Work with what you have: Santi
Though resources are scarce, that doesn’t mean they’re nonexistent. Cuba has a wealth of natural resources and talent. For a restaurant like Santi, this means using something that Cuba is literally surrounded by: fish. Sitting over a small inlet where fishermen dock their boats for the evening, Santi relies on a daily supply of fresh seafood and offers plates ranging from grilled tuna to sushi.
Though acquiring fresh fish can be a challenge in Cuba, it’s still an abundant resource for the restaurant. Cuban Innovators must similarly find what they can work with here in the country, whether it’s design talent, programmers, tourism, or casa particulares. Cubans must start with the low hanging fish—er, fruit.
Create what you don’t have: Mediterraneo Habana
The realities of Cuba mean that not everything is available. For restaurants, this can mean short supplies of spices or fresh vegetables. For other innovators, this could mean lack of access to software or materials.

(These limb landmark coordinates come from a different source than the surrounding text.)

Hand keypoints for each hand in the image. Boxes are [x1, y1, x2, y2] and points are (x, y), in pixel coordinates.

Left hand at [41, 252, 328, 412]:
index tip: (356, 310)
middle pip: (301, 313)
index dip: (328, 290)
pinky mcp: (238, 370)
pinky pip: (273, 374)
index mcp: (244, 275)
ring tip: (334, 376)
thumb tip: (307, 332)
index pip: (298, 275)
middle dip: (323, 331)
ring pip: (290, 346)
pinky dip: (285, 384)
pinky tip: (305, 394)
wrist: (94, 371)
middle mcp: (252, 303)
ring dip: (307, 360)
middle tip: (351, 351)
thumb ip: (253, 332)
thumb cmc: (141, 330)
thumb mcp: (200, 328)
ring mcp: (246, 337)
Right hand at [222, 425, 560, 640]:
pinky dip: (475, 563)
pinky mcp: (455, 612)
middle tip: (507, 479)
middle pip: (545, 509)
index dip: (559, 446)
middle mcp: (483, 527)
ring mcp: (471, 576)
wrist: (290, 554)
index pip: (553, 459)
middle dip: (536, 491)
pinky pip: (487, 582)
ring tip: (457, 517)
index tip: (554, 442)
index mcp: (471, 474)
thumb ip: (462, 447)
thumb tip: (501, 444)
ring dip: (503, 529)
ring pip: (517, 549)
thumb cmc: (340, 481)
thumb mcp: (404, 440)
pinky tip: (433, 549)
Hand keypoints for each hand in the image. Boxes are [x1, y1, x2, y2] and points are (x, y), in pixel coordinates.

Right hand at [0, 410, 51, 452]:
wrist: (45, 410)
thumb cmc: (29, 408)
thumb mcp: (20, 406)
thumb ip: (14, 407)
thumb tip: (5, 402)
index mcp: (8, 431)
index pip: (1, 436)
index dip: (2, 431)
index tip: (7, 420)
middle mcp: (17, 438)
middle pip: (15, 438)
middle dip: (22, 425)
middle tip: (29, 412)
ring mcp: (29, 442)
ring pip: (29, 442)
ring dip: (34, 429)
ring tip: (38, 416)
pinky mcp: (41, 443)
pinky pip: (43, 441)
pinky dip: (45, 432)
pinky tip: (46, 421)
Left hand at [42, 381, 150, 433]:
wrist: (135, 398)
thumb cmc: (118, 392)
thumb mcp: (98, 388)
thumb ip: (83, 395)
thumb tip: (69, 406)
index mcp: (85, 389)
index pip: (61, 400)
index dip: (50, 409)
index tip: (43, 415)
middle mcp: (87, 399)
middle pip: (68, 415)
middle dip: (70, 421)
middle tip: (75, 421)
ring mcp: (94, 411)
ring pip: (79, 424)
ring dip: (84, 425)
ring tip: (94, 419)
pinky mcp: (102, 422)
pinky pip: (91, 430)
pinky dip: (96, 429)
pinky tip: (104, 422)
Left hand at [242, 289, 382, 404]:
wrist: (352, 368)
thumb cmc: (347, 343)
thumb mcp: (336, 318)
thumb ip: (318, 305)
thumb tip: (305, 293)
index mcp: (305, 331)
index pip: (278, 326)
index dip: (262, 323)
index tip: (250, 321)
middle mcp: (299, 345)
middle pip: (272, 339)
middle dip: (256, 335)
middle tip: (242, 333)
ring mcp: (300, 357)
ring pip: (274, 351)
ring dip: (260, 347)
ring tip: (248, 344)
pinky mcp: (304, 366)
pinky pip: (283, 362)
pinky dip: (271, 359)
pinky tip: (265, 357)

Sometimes this means that you have to get creative, and create what you don’t have. In the case of Mediterraneo Habana, this meant running their own farm to source their vegetables. Though certainly a costly challenge, the effort shows, with some of the best and freshest veggies at any restaurant in the city.
Innovators must similarly find ways to create what they don’t have, which has a long history in Cuba. Whether it’s by repurposing old machinery, building new equipment from scratch, or building relationships to access needed materials, there’s no lack of resourcefulness. Cubans must apply this same thinking to build reliable access to the resources they need, and find ways to create whatever they don’t have.
Interested in learning more about the innovation Havana has to offer, or about any of these fantastic restaurants? Check out our travel guide.
Push the boundaries, but work within them: La Guarida
In Cuba, innovators must be knowledgeable in what they can and can’t do. But, as one cuentapropista put it, “it’s easier to push boundaries than to ask for permission.” Though innovators must certainly be cautious to follow the rules, some level of risk taking is required.
This spirit is embodied perfectly at La Guarida, one of oldest privately owned restaurant in Havana. Opening in 1996, the spot is located in a gorgeous and crumbling townhouse turned apartment building in Centro Habana. It was the first fine-dining paladar in the city, opened at a time with the Cuban government began allowing families to run restaurants out of their homes.
La Guarida obeyed the law, but pushed the boundaries of what a paladar could be. Dozens of high-end paladares have since followed in its footsteps. In other innovative disciplines, many laws are outdated or don’t cover all types of enterprises, especially in the technology space. While no entrepreneur should deliberately break the law, they must be comfortable operating in some level of uncertainty.